Generalists: They are generalists, not specialists. They can see the big picture and understand how all the pieces fit together.

Value Creators: The are extremely focused upon the value creation. They are able to identify the most valuable problems to solve and then solve them in the most efficient way possible.

People Oriented: They are people oriented, they understand that the most important part of any project is the people involved in it. They know how to motivate and inspire others to do their best work.

Creative: They are creative, come up with new ideas and solutions that no one else has thought of before.
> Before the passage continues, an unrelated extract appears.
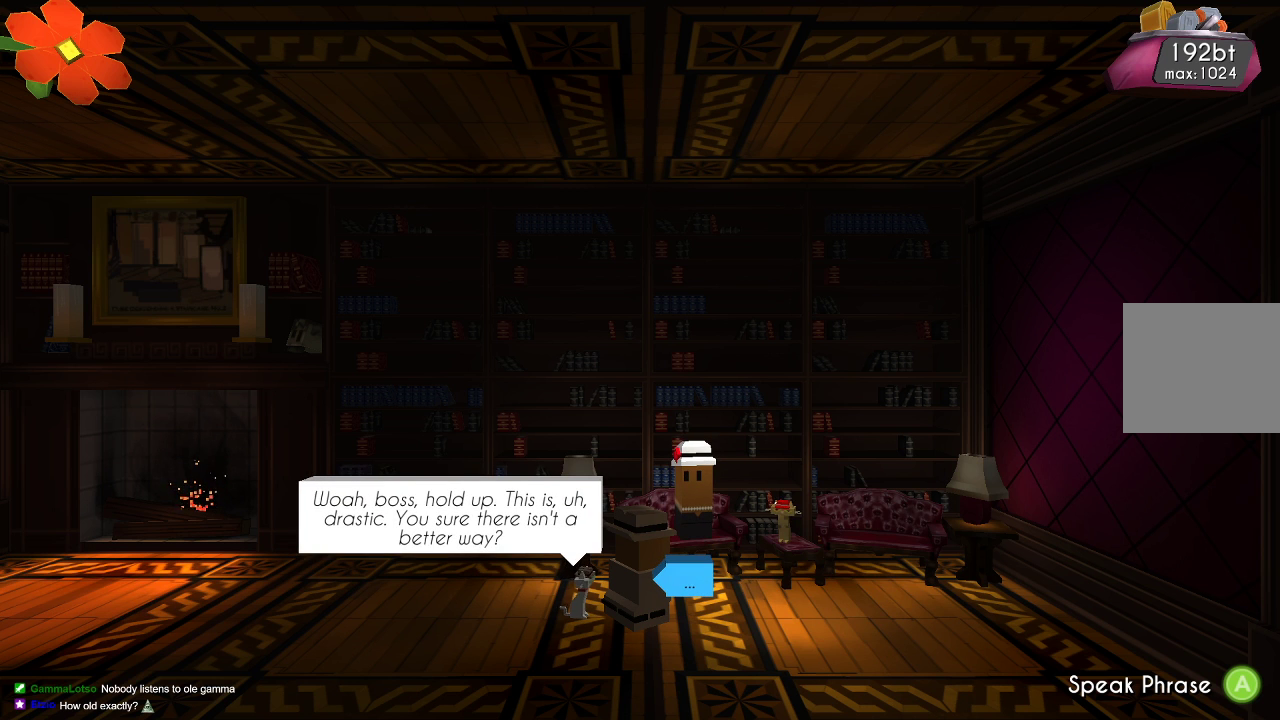
{"buttons": [], "left_stick": "center", "right_stick": "center", "events": []}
They are able to think outside the box and find innovative solutions to problems.

Fast: They can quickly iterate on ideas and solutions, they will quickly prototype and test new ideas. They thereby quickly identify the most valuable problems to solve and then solve them in the most efficient way possible.

Pragmatic: They are pragmatic, they know that there is no such thing as a perfect solution. They understand that sometimes you have to make compromises in order to get things done. They embrace the “good enough for now” mindset.

Learners: They quickly learn to enough to get the job done, and then they move on to the next most value creating task.

This blog serves as a stepping stone for me to becoming a full spectrum data scientist. It is designed to be a repository of articles, tutorials, and videos that will equip me (and you!) with the necessary skills to thrive as a full spectrum data scientist.

While building a convincing AI demonstration can be deceptively easy, creating real value from a functional AI application is quite challenging.

I want to use writing in this blog to become great at bridging this gap.

I’m a senior data scientist with extensive experience in designing, developing, and operationalizing AI applications. My vision is to establish tools and processes that me and my colleagues can follow to allow full spectrum data scientists to swiftly develop and operationalize sustainable AI solutions to address business challenges.

By leveraging the best tools for the job, and always doing the minimum of what is required to get the learnings we need in a creative way, I believe it’s possible to greatly accelerate value generation.

As I evolve and grow in this journey, so will the content of this blog. I will share my learnings in the projects I do at work. Hope it will create value for you the reader as well.